Ce vent fait dériver l'aéroplane, il modifie sa direction. L'avion, quoique orienté vers D, ne va plus en D mais en D1. Et si le pilote regarde le terrain sous lui, il ne le voit pas fuir dans un sens exactement contraire à sa direction, mais de droite à gauche, dans le sens indiqué par la flèche F et avec une vitesse de plus de 30 kilomètres à l'heure, puisque la vitesse de la dérivation causée par le vent s'ajoute à la vitesse de l'aéroplane.
Si le pilote vire alors de gauche à droite, la rapidité de la fuite du terrain sous lui s'accentue (elle diminuerait en sens contraire). En même temps, cette fuite du terrain prend une direction plus opposée à celle de la nouvelle direction; jusqu'au moment où elle devient, par la continuation du virage, complètement opposée au sens de la marche de l'avion.
C'est le cas de la 3e image de la figure [91]; cas dans lequel la direction du vent V et celle D2 de l'aéroplane sont identiques.

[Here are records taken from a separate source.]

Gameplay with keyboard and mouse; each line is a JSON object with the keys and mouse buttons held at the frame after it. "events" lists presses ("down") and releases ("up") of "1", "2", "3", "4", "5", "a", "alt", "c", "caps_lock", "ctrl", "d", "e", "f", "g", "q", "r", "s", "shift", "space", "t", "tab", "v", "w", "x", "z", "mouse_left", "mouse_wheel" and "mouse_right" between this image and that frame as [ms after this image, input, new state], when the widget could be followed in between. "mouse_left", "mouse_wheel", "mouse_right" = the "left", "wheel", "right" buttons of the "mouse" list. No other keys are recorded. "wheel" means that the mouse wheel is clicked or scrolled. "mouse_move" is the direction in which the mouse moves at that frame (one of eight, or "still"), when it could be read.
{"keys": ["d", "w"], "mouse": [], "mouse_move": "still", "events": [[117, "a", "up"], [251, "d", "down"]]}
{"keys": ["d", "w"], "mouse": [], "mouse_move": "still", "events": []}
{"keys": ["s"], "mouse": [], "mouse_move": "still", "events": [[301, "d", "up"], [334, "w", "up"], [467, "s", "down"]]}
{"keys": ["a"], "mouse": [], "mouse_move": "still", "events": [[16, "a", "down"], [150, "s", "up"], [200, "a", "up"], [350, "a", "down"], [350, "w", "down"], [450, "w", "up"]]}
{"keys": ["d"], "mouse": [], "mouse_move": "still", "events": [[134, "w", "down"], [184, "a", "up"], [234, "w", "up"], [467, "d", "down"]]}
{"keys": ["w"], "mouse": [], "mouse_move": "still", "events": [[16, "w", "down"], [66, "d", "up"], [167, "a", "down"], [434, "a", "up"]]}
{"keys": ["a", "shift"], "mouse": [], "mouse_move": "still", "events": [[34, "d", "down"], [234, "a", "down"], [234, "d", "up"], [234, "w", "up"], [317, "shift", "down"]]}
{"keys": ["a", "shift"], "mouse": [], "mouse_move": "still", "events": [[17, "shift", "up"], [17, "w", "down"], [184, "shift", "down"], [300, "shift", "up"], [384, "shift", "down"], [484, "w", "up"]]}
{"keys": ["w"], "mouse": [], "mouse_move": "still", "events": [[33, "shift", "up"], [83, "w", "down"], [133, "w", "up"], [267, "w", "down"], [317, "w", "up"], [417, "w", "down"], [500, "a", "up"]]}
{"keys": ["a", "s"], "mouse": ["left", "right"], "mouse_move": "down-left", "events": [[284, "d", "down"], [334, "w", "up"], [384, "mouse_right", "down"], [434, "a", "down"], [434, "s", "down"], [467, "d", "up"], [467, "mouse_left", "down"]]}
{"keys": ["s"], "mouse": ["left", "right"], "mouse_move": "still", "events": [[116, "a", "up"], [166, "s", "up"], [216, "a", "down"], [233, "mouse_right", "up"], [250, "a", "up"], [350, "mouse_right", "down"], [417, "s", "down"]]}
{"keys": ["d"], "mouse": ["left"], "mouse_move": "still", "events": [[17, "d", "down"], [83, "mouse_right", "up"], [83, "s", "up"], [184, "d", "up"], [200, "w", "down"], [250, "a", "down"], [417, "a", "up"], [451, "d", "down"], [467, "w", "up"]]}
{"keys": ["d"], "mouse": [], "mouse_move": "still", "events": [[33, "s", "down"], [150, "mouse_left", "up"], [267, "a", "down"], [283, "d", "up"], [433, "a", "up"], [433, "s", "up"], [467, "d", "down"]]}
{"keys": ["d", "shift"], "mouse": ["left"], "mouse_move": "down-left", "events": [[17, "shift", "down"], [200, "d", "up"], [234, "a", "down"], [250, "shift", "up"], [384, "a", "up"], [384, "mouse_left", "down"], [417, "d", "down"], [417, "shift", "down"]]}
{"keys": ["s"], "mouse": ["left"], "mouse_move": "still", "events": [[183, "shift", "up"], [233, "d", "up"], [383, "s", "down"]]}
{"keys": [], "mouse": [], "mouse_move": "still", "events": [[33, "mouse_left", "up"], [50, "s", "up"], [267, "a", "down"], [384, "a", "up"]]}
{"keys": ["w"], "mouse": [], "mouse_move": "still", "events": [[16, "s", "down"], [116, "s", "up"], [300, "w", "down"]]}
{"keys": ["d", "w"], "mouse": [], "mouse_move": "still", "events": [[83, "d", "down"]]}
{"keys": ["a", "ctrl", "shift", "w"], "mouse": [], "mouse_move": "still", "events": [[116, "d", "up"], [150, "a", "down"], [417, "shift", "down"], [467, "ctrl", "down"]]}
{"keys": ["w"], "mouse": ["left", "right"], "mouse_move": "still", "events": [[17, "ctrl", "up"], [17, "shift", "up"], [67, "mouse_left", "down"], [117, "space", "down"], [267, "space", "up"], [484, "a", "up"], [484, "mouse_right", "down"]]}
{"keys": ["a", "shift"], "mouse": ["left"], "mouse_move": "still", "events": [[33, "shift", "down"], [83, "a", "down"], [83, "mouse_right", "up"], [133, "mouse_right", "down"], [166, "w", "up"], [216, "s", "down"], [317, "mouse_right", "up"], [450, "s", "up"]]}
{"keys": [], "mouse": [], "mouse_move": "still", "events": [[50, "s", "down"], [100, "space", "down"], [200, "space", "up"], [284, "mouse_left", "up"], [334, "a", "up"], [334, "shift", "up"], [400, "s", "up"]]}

La fuite du terrain, sous le pilote, dans la direction de la flèche F2 atteint alors un maximum de rapidité. Elle s'élève à 55 kilomètres à l'heure parce que la vitesse de l'avion (30 kilomètres) s'ajoute à celle du vent (25 kilomètres).
Dans ces conditions on peut dire théoriquement, comme le capitaine Ferber, que l'aviateur n'arrivera pas à arrêter la fuite du terrain sous lui, puisque, même s'il pouvait cesser complètement d'avancer dans le vent, sans descendre, le vent continuerait à faire fuir le terrain sous l'aéroplane avec la vitesse de sa translation, égale à 25 kilomètres à l'heure.
Mais si, sans s'arrêter à cette orientation de la 3e image le pilote continue à virer, il ne tarde pas à voir l'orientation de la fuite du terrain passer de sa droite à sa gauche et la vitesse de cette fuite se ralentir.
Se trouvant, plus tard, par rapport au vent V dans la position de la 4e image, c'est-à-dire sa marche étant orientée vers D1, la déviation que lui fera subir le vent V le portera dans la direction indiquée par la flèche D3, et le terrain fuira sous lui dans le sens de la flèche F3,—de sa gauche à sa droite,—avec une vitesse de moins de 30 kilom. à l'heure, puisque la déviation s'exercera cette fois dans un sens inverse de celui de la 2e image de la figure [91].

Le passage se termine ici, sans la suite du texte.